I was extremely disappointed when last year's appropriations bill had a rider in it that prevented us from developing Outer Continental Shelf oil resources as well as oil shale in the State of Colorado. Oil shale in Colorado is one of the largest potential reserves we have of hydrocarbon fuel in the world. It is larger than all the known reserves in Saudi Arabia. We should not mark that off. When we start disregarding sources of energy, we run the potential of breaking down that bridge that we need from traditional fuels to where we need to be in the future with renewable sources.

Each year, we send over $700 billion overseas for fuel. Much of this money goes to nations that are on less than friendly terms with the United States. For both economic and national security reasons, achieving energy independence should be one of our top priorities.

Yesterday, the House of Representatives took a step in the right direction by approving legislation which would repeal the moratorium on offshore drilling and on issuing oil shale regulations. This is an important step that Republicans in the House and Senate have been championing. Lifting the moratorium on the Outer Continental Shelf will allow access to an estimated 18 billion barrels of oil and 76 trillion cubic feet of natural gas. Lifting the moratorium on oil shale regulations moves us one step closer to being able to access an estimated 800 billion barrels of potentially recoverable oil.

That is more than the proven reserves, as I mentioned earlier, of Saudi Arabia. It is one of the largest reserves in the world.

Taking these steps to increase our energy supply could not come at a better time. Families across America are struggling with high fuel prices. The cooler temperatures of fall are also making folks worry about how the cost of home heating fuel is going to affect their ability to make it through the winter.

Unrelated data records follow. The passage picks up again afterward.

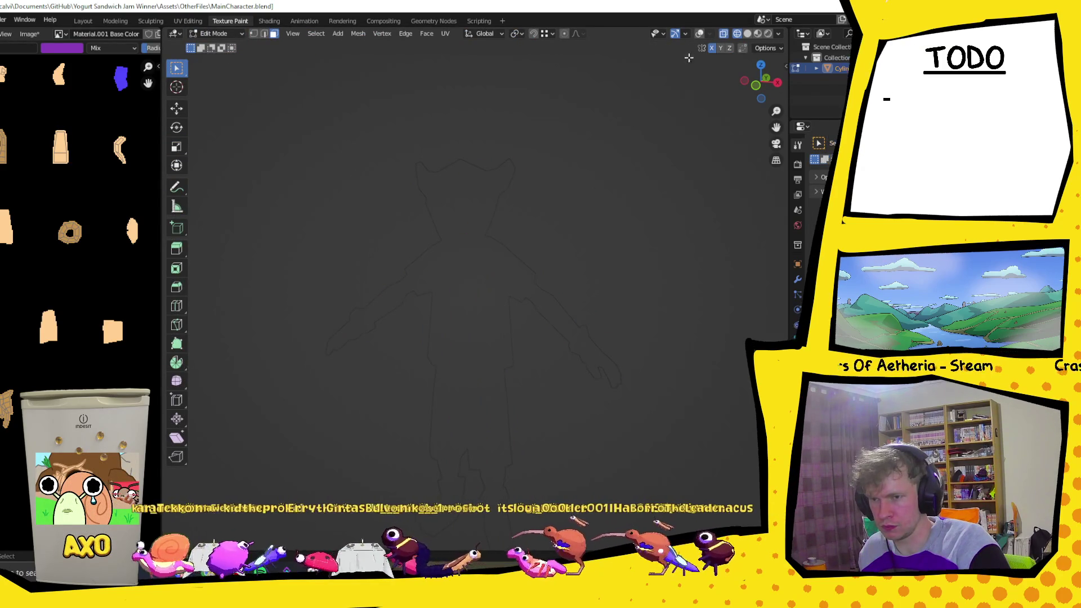
left_click(704, 36)
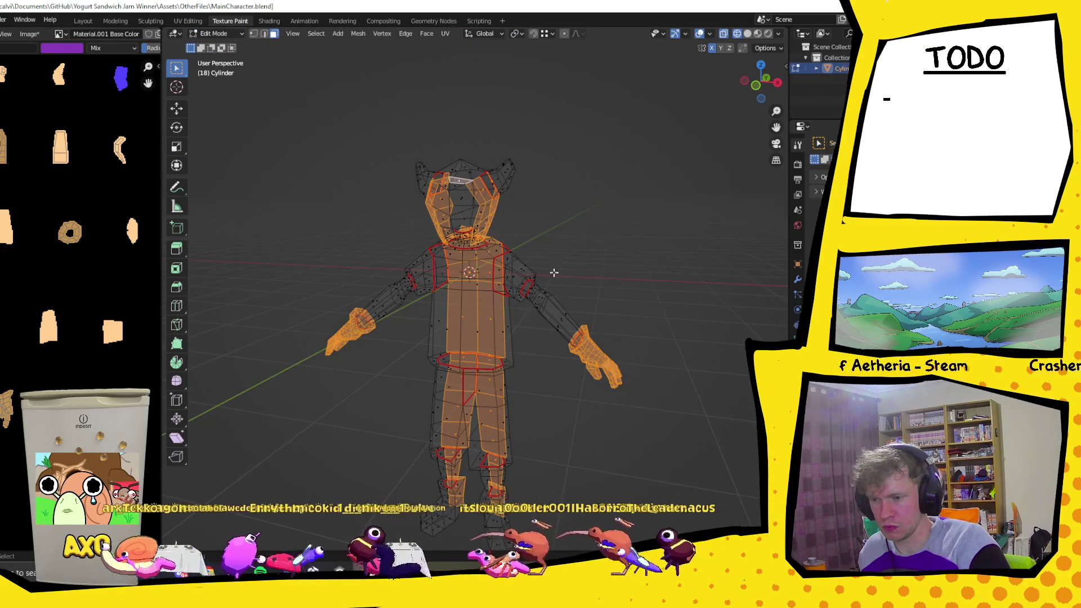
- Deselect everything in the mesh with Alt+A, then switch to the browser's image results
middle_click_drag(488, 299, 520, 264)
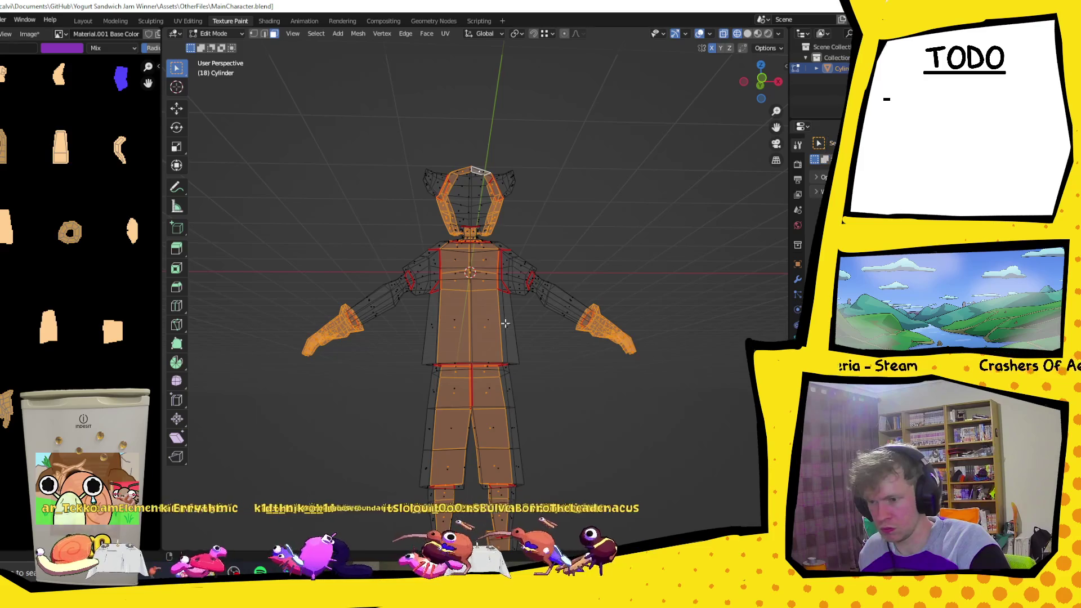
left_click_drag(297, 284, 377, 385)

As the Senate takes up the continuing resolution that was worked on by the House yesterday, I am hopeful my colleagues will consider this. I am not saying drilling is the only answer to our energy needs. As a founder and cochair of the Senate renewable energy caucus, I know the importance of using renewable energy. I was pleased the Senate passed legislation yesterday that extended many important renewable energy tax incentives.

I am a strong supporter of renewable energy, but we are not at a point yet where renewable energy can meet all our energy needs. We still need fossil fuels, which is why I support removing the Outer Continental Shelf and oil shale moratoriums. With millions of Americans struggling with high fuel prices, it is imperative that the Senate pass a continuing resolution that does not contain these misguided moratoria.

So I ask my colleagues to join me in working for a balanced energy policy for this country that will not only help mean a more secure America from a military aspect but also a more secure America from an economic aspect. I urge my colleagues to join me in that effort in the closing days of this session.

With that, Mr. President, I yield the floor.

The PRESIDING OFFICER. The Senator from Missouri.

Mr. BOND. Mr. President, while he is on the floor, I commend and thank the Senator from Colorado, Mr. Allard, for the great work he has done on housing. I commend him also for his great leadership on all aspects of energy. I join with him in recognizing the great contributions of Chairman Bingaman, Senator Murkowski, and, of course, Senator Domenici. We will miss his guidance and his leadership. But he has made a great contribution, and we are most appreciative.

Mr. ALLARD. Mr. President, I thank the Senator from Missouri for his comments and recognize his leadership, particularly on housing issues, and I think he has some great ideas he is bringing forward.